== Segment start ==

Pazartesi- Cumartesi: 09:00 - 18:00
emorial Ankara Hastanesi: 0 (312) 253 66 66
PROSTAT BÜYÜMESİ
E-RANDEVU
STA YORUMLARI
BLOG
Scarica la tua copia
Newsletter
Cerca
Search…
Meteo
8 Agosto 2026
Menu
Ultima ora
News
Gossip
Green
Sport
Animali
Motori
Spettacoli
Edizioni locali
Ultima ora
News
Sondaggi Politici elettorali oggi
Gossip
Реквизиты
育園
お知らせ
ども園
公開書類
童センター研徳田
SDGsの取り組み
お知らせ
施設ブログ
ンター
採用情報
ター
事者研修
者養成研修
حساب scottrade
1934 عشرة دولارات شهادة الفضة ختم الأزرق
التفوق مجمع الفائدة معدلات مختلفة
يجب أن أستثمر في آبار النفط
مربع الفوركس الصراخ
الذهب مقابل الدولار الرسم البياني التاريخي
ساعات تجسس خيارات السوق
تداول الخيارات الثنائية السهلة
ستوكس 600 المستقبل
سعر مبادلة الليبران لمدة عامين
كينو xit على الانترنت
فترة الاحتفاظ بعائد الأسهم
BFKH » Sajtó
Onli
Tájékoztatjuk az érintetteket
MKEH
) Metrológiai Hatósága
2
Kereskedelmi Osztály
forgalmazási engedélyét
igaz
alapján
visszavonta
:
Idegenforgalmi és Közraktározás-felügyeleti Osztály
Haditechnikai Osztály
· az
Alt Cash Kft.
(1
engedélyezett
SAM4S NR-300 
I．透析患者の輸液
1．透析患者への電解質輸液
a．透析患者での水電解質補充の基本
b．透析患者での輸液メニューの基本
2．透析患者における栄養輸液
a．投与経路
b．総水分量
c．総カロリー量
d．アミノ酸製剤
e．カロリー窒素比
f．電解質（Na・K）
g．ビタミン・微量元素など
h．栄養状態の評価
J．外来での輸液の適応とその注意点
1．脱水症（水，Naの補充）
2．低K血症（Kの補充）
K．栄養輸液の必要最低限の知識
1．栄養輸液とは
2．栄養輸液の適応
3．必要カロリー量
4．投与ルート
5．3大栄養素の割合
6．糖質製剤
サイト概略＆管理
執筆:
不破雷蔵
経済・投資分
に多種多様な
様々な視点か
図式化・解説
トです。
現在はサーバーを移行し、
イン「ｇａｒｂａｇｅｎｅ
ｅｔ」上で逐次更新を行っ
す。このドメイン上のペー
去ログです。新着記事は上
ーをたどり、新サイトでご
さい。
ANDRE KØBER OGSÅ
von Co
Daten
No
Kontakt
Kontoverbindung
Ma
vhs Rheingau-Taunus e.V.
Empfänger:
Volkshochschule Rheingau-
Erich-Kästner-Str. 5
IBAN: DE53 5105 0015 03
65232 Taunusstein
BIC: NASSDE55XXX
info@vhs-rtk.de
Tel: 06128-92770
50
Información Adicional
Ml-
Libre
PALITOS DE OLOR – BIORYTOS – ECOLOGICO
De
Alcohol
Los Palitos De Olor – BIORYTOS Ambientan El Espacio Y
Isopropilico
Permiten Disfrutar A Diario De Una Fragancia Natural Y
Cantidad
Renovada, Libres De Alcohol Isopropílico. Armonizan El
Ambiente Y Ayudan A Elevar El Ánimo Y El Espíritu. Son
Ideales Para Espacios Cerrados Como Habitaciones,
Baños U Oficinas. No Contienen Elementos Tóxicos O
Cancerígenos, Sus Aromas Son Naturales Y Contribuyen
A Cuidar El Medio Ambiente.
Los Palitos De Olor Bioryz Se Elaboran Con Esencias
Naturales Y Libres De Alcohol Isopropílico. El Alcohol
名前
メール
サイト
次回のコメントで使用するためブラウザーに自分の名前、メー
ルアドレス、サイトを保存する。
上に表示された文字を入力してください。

== Segment end ==

ACTIVITY
Write out a word-for-word copy of every entry above.

EXPECTED OUTPUT
Pazartesi- Cumartesi: 09:00 - 18:00
emorial Ankara Hastanesi: 0 (312) 253 66 66
PROSTAT BÜYÜMESİ
E-RANDEVU
STA YORUMLARI
BLOG
Scarica la tua copia
Newsletter
Cerca
Search…
Meteo
8 Agosto 2026
Menu
Ultima ora
News
Gossip
Green
Sport
Animali
Motori
Spettacoli
Edizioni locali
Ultima ora
News
Sondaggi Politici elettorali oggi
Gossip
Реквизиты
育園
お知らせ
ども園
公開書類
童センター研徳田
SDGsの取り組み
お知らせ
施設ブログ
ンター
採用情報
ター
事者研修
者養成研修
حساب scottrade
1934 عشرة دولارات شهادة الفضة ختم الأزرق
التفوق مجمع الفائدة معدلات مختلفة
يجب أن أستثمر في آبار النفط
مربع الفوركس الصراخ
الذهب مقابل الدولار الرسم البياني التاريخي
ساعات تجسس خيارات السوق
تداول الخيارات الثنائية السهلة
ستوكس 600 المستقبل
سعر مبادلة الليبران لمدة عامين
كينو xit على الانترنت
فترة الاحتفاظ بعائد الأسهم
BFKH » Sajtó
Onli
Tájékoztatjuk az érintetteket
MKEH
) Metrológiai Hatósága
2
Kereskedelmi Osztály
forgalmazási engedélyét
igaz
alapján
visszavonta
:
Idegenforgalmi és Közraktározás-felügyeleti Osztály
Haditechnikai Osztály
· az
Alt Cash Kft.
(1
engedélyezett
SAM4S NR-300 
I．透析患者の輸液
1．透析患者への電解質輸液
a．透析患者での水電解質補充の基本
b．透析患者での輸液メニューの基本
2．透析患者における栄養輸液
a．投与経路
b．総水分量
c．総カロリー量
d．アミノ酸製剤
e．カロリー窒素比
f．電解質（Na・K）
g．ビタミン・微量元素など
h．栄養状態の評価
J．外来での輸液の適応とその注意点
1．脱水症（水，Naの補充）
2．低K血症（Kの補充）
K．栄養輸液の必要最低限の知識
1．栄養輸液とは
2．栄養輸液の適応
3．必要カロリー量
4．投与ルート
5．3大栄養素の割合
6．糖質製剤
サイト概略＆管理
執筆:
不破雷蔵
経済・投資分
に多種多様な
様々な視点か
図式化・解説
トです。
現在はサーバーを移行し、
イン「ｇａｒｂａｇｅｎｅ
ｅｔ」上で逐次更新を行っ
す。このドメイン上のペー
去ログです。新着記事は上
ーをたどり、新サイトでご
さい。
ANDRE KØBER OGSÅ
von Co
Daten
No
Kontakt
Kontoverbindung
Ma
vhs Rheingau-Taunus e.V.
Empfänger:
Volkshochschule Rheingau-
Erich-Kästner-Str. 5
IBAN: DE53 5105 0015 03
65232 Taunusstein
BIC: NASSDE55XXX
info@vhs-rtk.de
Tel: 06128-92770
50
Información Adicional
Ml-
Libre
PALITOS DE OLOR – BIORYTOS – ECOLOGICO
De
Alcohol
Los Palitos De Olor – BIORYTOS Ambientan El Espacio Y
Isopropilico
Permiten Disfrutar A Diario De Una Fragancia Natural Y
Cantidad
Renovada, Libres De Alcohol Isopropílico. Armonizan El
Ambiente Y Ayudan A Elevar El Ánimo Y El Espíritu. Son
Ideales Para Espacios Cerrados Como Habitaciones,
Baños U Oficinas. No Contienen Elementos Tóxicos O
Cancerígenos, Sus Aromas Son Naturales Y Contribuyen
A Cuidar El Medio Ambiente.
Los Palitos De Olor Bioryz Se Elaboran Con Esencias
Naturales Y Libres De Alcohol Isopropílico. El Alcohol
名前
メール
サイト
次回のコメントで使用するためブラウザーに自分の名前、メー
ルアドレス、サイトを保存する。
上に表示された文字を入力してください。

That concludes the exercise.